The risks with inboard motors are:
- Carbon monoxide poisoning: Inboard engines produce carbon monoxide gas which can be deadly if inhaled in high concentrations. Carbon monoxide can build up in the cabin or other enclosed areas of the boat especially when the engine is idling or running at low speeds. Proper ventilation and regular maintenance of the engine and exhaust system can help reduce the risk of carbon monoxide poisoning
- Fire and explosion: Inboard engines use gasoline or diesel fuel which can be highly flammable and explosive. Leaking fuel lines or faulty electrical systems can increase the risk of fire or explosion. Regular maintenance of the engine and fuel system as well as proper handling and storage of fuel can help reduce the risk of fire and explosion
- Oil spills and pollution: Inboard engines can leak oil and other fluids, which can pollute the water and harm the environment. Regular maintenance and proper disposal of used oil and other fluids can help reduce the risk of oil spills and pollution
- Mechanical failure: Like any mechanical system, inboard engines can experience mechanical failures such as a broken belt or seized engine. Regular maintenance and proper operation of the engine can help reduce the risk of mechanical failure
Overall, inboard engines are safe when properly maintained and operated but it's important to be aware of the potential risks and take steps to minimize them.
What Are The Risks With Outboard Motors?
The risks with outboard motors are:
- Carbon monoxide poisoning: While outboard motors are typically located outside the boat, some models have exhaust ports that can release carbon monoxide gas into the boat's interior. Proper ventilation and regular maintenance of the motor and exhaust system can help reduce the risk of carbon monoxide poisoning.
- Propeller strikes: Outboard motors have a propeller that rotates at high speeds and can pose a risk of propeller strikes to swimmers, divers, or other boats in the area. Proper safety measures, such as installing a propeller guard and posting warning signs, can help reduce the risk of propeller strikes.

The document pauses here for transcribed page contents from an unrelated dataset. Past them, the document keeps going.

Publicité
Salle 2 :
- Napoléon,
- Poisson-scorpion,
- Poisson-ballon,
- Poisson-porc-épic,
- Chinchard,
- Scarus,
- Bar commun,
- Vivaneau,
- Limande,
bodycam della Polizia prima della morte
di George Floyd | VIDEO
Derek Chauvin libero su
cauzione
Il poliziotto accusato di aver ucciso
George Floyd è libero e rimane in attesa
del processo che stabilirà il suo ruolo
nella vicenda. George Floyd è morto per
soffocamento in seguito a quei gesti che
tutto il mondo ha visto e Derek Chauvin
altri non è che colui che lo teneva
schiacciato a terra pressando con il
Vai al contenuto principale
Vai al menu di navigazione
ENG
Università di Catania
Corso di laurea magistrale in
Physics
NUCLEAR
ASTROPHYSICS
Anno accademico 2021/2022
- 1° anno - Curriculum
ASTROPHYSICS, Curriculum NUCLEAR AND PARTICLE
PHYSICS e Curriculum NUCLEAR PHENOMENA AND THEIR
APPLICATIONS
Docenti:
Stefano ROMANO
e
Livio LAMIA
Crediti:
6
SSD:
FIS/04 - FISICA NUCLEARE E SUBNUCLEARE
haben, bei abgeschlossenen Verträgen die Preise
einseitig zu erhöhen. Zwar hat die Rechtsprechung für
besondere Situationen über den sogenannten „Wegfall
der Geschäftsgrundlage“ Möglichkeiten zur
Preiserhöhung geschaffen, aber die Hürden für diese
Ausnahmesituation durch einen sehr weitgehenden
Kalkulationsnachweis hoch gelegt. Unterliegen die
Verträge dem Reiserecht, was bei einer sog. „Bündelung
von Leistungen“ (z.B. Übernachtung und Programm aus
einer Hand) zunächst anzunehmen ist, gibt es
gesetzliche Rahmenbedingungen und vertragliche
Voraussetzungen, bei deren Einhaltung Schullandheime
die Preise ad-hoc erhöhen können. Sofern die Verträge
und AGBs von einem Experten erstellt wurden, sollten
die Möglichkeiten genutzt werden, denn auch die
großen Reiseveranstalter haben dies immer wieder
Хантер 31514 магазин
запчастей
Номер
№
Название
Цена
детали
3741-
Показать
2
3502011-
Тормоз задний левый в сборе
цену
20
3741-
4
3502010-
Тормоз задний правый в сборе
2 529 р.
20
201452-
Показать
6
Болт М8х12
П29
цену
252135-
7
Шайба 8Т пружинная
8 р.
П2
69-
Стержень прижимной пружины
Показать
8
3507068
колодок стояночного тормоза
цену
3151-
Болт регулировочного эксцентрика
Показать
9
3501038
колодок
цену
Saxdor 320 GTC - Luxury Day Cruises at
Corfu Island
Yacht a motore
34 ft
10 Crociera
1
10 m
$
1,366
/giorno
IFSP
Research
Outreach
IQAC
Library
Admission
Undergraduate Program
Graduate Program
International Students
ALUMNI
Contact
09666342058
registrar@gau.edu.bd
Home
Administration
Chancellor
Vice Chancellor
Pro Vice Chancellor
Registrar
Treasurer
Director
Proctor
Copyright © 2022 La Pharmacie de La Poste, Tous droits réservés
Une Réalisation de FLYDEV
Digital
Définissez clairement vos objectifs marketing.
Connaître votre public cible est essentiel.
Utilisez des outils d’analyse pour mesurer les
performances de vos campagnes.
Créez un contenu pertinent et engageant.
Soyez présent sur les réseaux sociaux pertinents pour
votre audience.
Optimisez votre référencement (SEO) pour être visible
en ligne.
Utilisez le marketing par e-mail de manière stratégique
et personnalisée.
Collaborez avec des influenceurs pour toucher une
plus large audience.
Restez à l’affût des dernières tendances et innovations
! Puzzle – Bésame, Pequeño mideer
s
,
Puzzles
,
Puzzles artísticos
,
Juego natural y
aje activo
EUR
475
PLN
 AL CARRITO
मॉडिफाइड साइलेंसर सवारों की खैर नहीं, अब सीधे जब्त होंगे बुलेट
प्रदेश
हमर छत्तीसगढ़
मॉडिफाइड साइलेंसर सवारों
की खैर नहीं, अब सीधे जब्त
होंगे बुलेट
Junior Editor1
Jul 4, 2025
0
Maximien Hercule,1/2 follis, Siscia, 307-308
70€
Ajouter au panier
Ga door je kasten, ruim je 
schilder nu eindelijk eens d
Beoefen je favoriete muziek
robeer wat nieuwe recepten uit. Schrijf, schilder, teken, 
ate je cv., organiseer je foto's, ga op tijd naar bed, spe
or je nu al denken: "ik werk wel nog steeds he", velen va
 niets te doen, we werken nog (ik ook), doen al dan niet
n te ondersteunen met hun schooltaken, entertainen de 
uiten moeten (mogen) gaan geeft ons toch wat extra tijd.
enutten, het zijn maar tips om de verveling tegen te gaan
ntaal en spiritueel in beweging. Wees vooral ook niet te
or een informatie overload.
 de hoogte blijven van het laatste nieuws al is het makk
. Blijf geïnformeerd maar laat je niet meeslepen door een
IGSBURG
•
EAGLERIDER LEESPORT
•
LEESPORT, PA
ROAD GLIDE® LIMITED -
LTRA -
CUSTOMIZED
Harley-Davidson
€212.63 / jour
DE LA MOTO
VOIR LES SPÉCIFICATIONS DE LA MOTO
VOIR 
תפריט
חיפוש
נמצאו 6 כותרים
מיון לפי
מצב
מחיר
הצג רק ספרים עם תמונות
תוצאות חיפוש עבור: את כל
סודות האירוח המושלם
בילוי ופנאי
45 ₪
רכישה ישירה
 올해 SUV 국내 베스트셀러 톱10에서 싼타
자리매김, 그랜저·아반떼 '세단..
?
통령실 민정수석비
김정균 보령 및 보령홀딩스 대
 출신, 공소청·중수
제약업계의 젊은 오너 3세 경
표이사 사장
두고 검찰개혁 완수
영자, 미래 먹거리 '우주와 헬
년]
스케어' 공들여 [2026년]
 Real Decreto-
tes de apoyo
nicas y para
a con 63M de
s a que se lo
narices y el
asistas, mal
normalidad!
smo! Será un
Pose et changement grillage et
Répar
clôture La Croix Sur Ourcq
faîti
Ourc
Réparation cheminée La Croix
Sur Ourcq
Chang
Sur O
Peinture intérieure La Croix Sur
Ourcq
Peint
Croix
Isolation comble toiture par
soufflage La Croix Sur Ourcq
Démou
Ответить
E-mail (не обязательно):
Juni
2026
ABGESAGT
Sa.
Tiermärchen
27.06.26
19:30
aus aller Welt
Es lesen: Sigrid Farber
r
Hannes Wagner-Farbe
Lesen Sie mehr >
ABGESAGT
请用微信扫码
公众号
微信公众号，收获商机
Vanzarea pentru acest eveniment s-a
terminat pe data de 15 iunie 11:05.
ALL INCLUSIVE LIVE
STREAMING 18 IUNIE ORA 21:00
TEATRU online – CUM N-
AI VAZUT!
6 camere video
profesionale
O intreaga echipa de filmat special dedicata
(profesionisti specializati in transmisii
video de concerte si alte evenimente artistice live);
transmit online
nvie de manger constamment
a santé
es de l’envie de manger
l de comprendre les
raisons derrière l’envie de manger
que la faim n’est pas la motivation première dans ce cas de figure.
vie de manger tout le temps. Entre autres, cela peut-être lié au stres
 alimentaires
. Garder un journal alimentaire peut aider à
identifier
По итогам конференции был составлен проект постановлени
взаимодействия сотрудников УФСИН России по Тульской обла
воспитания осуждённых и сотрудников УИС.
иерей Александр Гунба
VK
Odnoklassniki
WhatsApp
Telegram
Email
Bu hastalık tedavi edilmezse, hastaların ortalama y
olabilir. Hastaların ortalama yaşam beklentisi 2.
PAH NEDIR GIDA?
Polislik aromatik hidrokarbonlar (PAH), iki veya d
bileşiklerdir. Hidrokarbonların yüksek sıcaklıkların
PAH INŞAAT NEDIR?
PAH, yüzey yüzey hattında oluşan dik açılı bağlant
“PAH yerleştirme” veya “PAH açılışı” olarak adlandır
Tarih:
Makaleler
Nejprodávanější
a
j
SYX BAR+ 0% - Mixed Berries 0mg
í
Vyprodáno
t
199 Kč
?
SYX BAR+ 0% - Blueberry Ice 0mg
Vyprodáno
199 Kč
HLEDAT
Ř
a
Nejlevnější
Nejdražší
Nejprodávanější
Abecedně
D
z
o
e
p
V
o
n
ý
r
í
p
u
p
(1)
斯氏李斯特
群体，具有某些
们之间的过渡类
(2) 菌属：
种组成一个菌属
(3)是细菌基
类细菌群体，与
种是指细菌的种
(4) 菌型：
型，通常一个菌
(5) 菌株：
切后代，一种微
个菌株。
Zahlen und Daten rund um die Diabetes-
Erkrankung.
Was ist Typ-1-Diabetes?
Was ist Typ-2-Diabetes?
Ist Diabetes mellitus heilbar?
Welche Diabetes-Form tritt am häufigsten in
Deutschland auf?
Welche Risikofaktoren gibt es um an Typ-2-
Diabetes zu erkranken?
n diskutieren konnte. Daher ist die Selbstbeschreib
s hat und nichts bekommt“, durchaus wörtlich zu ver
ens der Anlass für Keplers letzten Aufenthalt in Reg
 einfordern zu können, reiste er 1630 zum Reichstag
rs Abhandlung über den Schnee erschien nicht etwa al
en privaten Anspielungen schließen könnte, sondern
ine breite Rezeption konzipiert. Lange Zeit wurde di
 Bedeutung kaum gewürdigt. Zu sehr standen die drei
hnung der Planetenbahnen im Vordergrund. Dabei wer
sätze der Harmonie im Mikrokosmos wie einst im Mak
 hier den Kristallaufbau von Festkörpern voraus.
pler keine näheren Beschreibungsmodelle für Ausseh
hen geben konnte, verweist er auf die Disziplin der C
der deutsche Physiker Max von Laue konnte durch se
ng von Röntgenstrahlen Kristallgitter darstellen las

- Fire and explosion: Outboard motors use gasoline or diesel fuel which can be highly flammable and explosive. Leaking fuel lines or faulty electrical systems can increase the risk of fire or explosion
- Mechanical failure: Like any mechanical system, outboard motors can experience mechanical failure and this is a risk to be aware of
- Stability and control: Outboard motors can affect the stability and control of the boat, especially in rough water or high winds. Proper weight distribution, trim adjustment, and steering can help maintain stability and control
What Is The Highest Horsepower Outboard Motor?
The highest horsepower outboard motor is the Mercury V12 which is a 12 cylinder 600 horsepower engine.
What Is The Lowest Horsepower Outboard Motor?
The lowest horsepower outboard motor is the Yamaha Portable 4-Stroke F2.5 which is a 2.5 horsepower engine.
What Is The Highest Horsepower Inboard Motor?
The highest horsepower inboard motor is the Mercury Marine QC4v 1750 which is a 9.0-liter four-valve cylinder 1750 horsepower engine.
What Is The Lowest Horsepower Inboard Motor?
The lowest horsepower inboard motor is the Yanmar 3-cylinder 3JH40 with 40 horsepower.